» **MATERIALS PROVIDED**
Content starts
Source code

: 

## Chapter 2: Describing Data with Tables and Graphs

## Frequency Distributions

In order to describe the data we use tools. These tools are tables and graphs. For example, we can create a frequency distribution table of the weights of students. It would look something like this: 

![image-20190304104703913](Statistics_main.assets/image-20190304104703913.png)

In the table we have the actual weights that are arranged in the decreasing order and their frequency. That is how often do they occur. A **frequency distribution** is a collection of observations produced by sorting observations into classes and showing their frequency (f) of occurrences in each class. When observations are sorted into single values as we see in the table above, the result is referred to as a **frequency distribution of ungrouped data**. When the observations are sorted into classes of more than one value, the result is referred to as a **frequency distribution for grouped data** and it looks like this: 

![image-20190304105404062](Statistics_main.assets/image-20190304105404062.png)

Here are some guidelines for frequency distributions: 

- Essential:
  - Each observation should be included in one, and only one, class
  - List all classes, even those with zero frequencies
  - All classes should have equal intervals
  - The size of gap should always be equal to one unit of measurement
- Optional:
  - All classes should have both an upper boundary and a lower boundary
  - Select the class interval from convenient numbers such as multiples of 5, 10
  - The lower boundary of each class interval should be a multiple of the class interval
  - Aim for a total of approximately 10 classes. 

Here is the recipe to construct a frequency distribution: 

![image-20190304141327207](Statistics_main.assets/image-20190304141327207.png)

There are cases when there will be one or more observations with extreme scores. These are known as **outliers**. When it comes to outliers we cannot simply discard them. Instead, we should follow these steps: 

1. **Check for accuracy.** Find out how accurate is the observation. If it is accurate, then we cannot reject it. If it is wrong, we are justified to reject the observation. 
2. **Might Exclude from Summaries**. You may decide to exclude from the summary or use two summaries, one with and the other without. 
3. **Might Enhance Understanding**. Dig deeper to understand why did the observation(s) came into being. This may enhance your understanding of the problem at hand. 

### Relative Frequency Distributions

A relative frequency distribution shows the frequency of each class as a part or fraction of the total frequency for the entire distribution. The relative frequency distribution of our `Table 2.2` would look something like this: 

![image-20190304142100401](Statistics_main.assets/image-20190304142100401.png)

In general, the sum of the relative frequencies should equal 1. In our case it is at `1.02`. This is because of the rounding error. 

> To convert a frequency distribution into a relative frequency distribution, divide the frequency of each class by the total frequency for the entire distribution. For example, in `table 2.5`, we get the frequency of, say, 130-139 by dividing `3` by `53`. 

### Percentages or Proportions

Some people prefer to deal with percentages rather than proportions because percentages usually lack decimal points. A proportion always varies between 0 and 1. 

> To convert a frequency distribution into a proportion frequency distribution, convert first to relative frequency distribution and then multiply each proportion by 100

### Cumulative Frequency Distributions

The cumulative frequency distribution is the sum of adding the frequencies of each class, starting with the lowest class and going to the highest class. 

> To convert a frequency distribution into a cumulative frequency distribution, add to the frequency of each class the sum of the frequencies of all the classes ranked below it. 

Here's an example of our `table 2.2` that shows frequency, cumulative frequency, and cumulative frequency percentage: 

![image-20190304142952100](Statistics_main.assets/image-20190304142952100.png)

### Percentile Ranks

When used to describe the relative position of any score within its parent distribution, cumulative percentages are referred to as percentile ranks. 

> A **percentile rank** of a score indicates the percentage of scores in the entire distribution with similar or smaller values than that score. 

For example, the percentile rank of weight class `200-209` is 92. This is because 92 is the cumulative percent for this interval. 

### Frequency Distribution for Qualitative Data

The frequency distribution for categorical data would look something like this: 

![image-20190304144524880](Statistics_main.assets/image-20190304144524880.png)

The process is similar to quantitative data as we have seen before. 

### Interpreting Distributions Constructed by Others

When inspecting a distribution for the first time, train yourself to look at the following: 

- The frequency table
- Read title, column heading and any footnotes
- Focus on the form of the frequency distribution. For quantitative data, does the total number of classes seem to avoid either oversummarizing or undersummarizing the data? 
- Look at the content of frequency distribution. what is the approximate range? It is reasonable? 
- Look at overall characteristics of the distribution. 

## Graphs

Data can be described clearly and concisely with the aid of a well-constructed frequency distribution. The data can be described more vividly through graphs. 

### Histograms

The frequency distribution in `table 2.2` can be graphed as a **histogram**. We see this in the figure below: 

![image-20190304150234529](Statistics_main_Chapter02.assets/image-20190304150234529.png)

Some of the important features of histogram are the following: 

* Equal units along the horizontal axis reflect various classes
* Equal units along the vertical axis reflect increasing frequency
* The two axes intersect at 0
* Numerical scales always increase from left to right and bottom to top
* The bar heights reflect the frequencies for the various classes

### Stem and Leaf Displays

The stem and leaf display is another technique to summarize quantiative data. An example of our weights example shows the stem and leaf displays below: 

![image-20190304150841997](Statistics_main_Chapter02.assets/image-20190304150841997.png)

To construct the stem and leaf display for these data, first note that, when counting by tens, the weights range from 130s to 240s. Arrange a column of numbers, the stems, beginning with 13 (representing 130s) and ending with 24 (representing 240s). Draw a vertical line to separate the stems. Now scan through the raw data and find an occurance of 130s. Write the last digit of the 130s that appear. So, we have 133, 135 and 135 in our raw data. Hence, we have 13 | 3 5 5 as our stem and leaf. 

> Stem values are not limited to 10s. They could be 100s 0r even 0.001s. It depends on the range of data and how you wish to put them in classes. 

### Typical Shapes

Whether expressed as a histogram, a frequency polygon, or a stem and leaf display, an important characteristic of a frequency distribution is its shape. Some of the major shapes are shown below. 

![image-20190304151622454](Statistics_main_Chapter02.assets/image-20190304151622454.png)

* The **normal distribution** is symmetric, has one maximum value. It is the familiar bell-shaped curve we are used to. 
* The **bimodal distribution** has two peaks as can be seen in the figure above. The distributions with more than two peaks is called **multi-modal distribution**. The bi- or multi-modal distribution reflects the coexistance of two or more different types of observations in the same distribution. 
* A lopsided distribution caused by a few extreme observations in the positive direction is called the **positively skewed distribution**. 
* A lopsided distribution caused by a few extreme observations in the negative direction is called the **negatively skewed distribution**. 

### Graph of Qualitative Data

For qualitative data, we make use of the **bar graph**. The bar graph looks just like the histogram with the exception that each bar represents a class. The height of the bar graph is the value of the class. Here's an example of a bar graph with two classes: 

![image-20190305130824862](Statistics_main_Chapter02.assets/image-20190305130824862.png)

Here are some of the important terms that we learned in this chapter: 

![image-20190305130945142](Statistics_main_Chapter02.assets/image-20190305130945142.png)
Content ends
Content starts
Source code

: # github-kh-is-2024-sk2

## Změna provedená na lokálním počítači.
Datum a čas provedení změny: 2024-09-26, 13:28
Content ends
In the material above, find the line containing "Some people prefer" and the line containing "### Cumulative Frequency Distributions", then write out exactly those two lines and every line between them, and nothing more.

Some people prefer to deal with percentages rather than proportions because percentages usually lack decimal points. A proportion always varies between 0 and 1. 

> To convert a frequency distribution into a proportion frequency distribution, convert first to relative frequency distribution and then multiply each proportion by 100

### Cumulative Frequency Distributions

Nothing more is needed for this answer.